Emerging Technologies: Enough understanding to evaluate whether new technologies are worth investigating.
Low-Priority Technical Areas for Managers
Implementation Details: The specific CLI commands and configuration syntax.
Troubleshooting Deep Dives: Unless it's a major incident affecting business operations.
Vendor-Specific Features: Leave the detailed product expertise to your team members.
Day-to-Day Operational Tasks: The routine work that keeps the network running.
Warning Signs You're Falling Back Into the Trap
Watch for these behaviors in yourself:
You're regularly working late to "catch up" on technical work
Your team stops bringing you problems because they know you'll just solve them yourself
You're making technical decisions without consulting your team
You feel anxious when you don't understand every technical detail discussed in meetings
Your team members aren't growing technically because you're doing their challenging work
Other managers or your boss have to remind you about management responsibilities
The Long-Term Career Perspective
Here's something that took me time to understand: Your career progression from this point forward depends more on your management and leadership skills than your technical skills.
Technical skills got you to management.
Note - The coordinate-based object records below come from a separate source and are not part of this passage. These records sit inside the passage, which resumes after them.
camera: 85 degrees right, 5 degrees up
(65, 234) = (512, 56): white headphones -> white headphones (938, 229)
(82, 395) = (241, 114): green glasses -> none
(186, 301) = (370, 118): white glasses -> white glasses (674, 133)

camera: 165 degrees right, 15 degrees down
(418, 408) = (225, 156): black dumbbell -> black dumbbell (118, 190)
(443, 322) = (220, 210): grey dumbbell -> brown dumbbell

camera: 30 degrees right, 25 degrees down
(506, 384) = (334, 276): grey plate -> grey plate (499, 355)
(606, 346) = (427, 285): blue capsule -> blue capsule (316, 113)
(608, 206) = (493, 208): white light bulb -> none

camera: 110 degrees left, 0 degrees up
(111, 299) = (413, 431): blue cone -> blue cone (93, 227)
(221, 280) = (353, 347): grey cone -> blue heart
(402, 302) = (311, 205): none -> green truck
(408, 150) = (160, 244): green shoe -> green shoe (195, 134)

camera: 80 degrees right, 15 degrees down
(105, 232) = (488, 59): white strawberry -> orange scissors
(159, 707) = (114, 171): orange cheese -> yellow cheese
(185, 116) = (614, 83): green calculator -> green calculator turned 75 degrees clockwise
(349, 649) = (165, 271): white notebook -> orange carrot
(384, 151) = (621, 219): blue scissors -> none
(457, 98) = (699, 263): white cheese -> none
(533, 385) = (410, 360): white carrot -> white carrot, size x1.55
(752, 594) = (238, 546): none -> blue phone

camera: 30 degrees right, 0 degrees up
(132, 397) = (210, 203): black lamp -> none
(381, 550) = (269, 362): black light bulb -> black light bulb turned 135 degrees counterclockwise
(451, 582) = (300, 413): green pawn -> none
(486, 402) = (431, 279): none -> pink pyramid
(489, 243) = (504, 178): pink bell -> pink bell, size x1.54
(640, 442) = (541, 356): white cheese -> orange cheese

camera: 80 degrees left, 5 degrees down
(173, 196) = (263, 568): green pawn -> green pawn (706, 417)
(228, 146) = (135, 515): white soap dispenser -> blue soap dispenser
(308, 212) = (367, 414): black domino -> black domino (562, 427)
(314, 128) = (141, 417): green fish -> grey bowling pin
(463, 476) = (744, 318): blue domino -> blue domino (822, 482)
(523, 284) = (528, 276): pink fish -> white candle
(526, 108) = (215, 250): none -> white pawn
Management skills will determine your success from here.
This doesn't mean abandoning technology – it means evolving your relationship with it. You become a technical strategist rather than a technical implementer.
Making the Transition: A 90-Day Plan
Month 1: Recognition and Boundaries
Audit how you spend your time (technical vs. management)
Identify which technical activities you can delegate
Start setting boundaries on your technical involvement
Have honest conversations with your team about changing expectations
Month 2: Systematic Delegation
Implement formal review processes that your team can own
Establish technical decision-making frameworks
Begin focusing your technical time on strategic rather than tactical issues
Start developing specific team members as technical leaders in their areas
Month 3: Strategic Focus
Transition to monthly rather than daily technical involvement
Focus technical learning on trends and business impact
Establish your role as a technical facilitator rather than a technical implementer
Measure success by team output rather than personal technical contributions
The Uncomfortable Truth About Management Success
Here's the reality that many technical managers struggle to accept:
Your management success will be measured by your team's technical achievements, not your personal technical contributions.
This means your ego needs to shift from "Look what I built" to "Look what my team accomplished."
That transition is hard. It requires letting go of the immediate gratification of solving technical problems and embracing the longer-term satisfaction of developing people and enabling business success.
Conclusion: Embrace Your Evolution
The Technical Manager's Dilemma isn't really about choosing between being technical or being a manager. It's about evolving your definition of technical leadership.
You're not abandoning your technical background – you're leveraging it in a new way. Your technical skills provide the foundation for good technical leadership, but leadership skills determine whether you'll be successful in your new role.
The network engineering industry needs managers who understand technology deeply enough to make good strategic decisions, but who also understand that their primary job is developing people and enabling team success.
Three key takeaways:
Your technical credibility comes from good technical judgment, not perfect technical execution
Leading technical experts requires humility, curiosity, and focus on what you uniquely bring to the role
Your career success from this point forward depends more on your management skills than your technical skills
The sooner you embrace this evolution, the more successful you'll be as a technical manager – and the more your team will accomplish.
Remember: You were promoted to management not to be the best individual contributor, but to multiply the effectiveness of multiple technical contributors. That's a much bigger impact than any single technical project you could complete yourself.